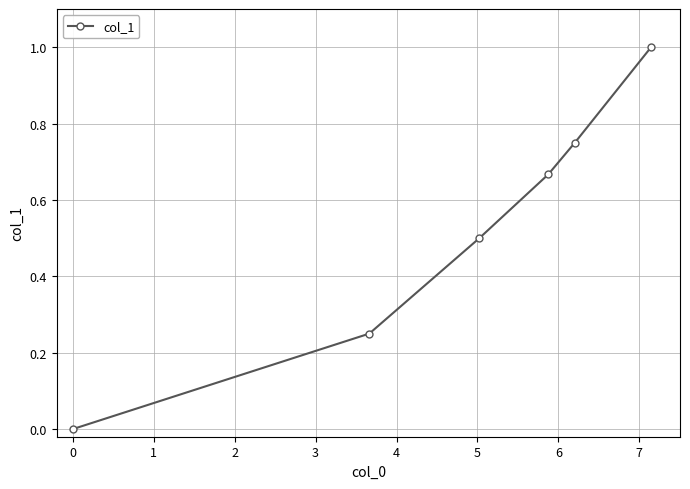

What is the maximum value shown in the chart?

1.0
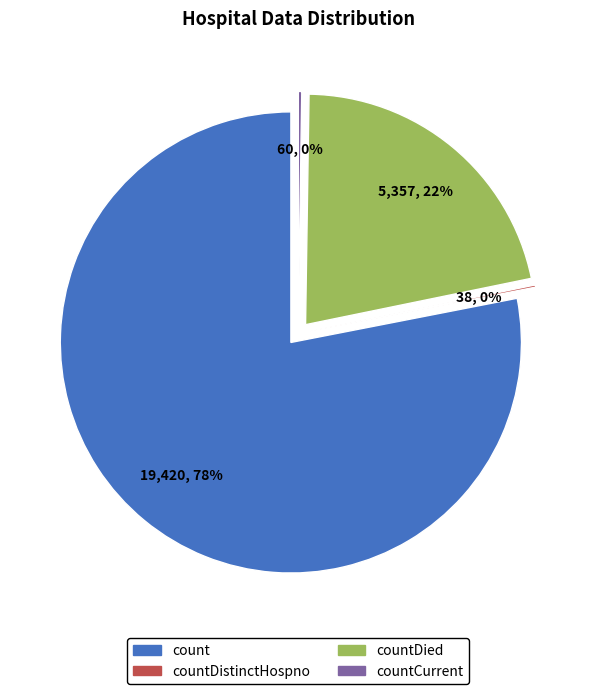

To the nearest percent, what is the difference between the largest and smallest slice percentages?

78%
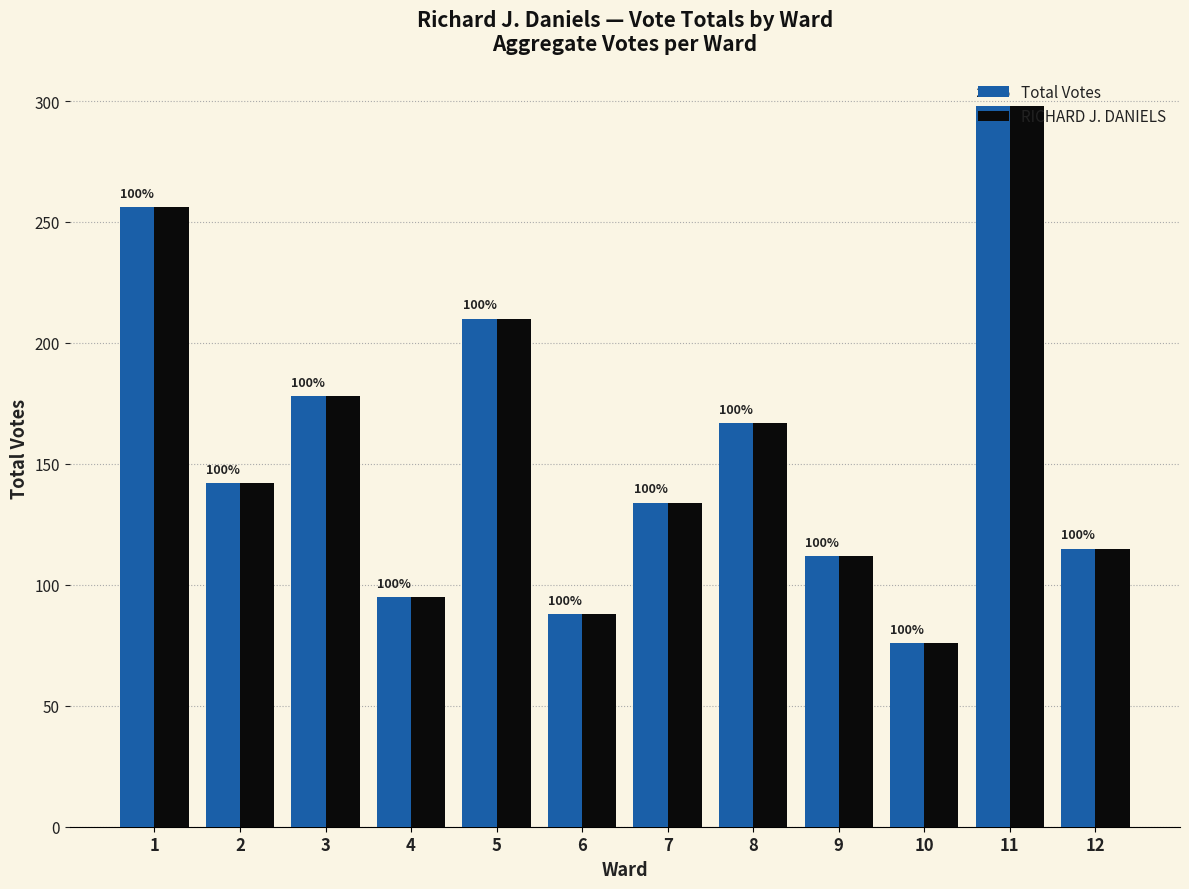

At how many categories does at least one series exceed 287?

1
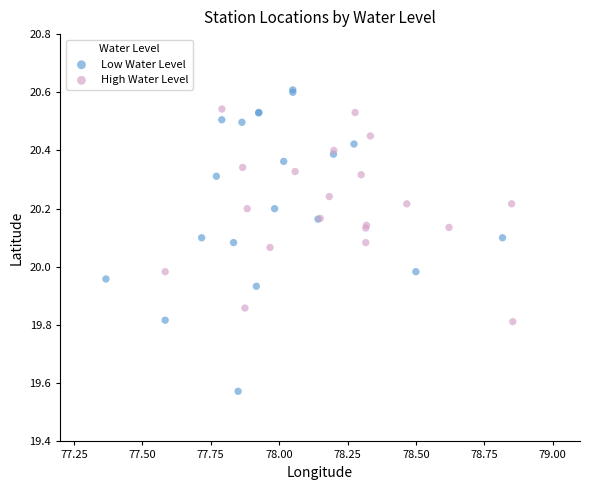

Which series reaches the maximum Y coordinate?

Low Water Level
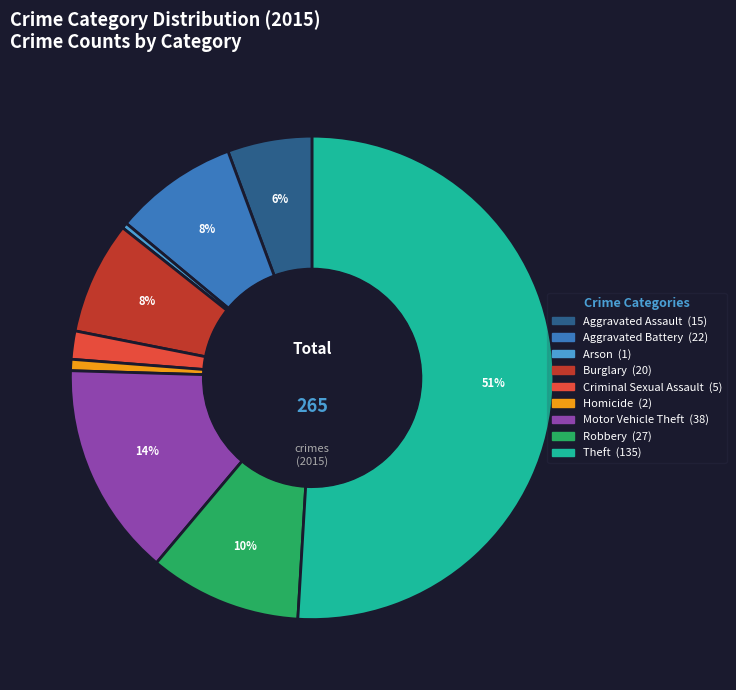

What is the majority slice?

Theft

• Exercise brief: Repeat all the rows above word for word, leaving out the pictures.

• Response to this exercise:
What is the maximum value shown in the chart?

1.0

To the nearest percent, what is the difference between the largest and smallest slice percentages?

78%

At how many categories does at least one series exceed 287?

1

Which series reaches the maximum Y coordinate?

Low Water Level

What is the majority slice?

Theft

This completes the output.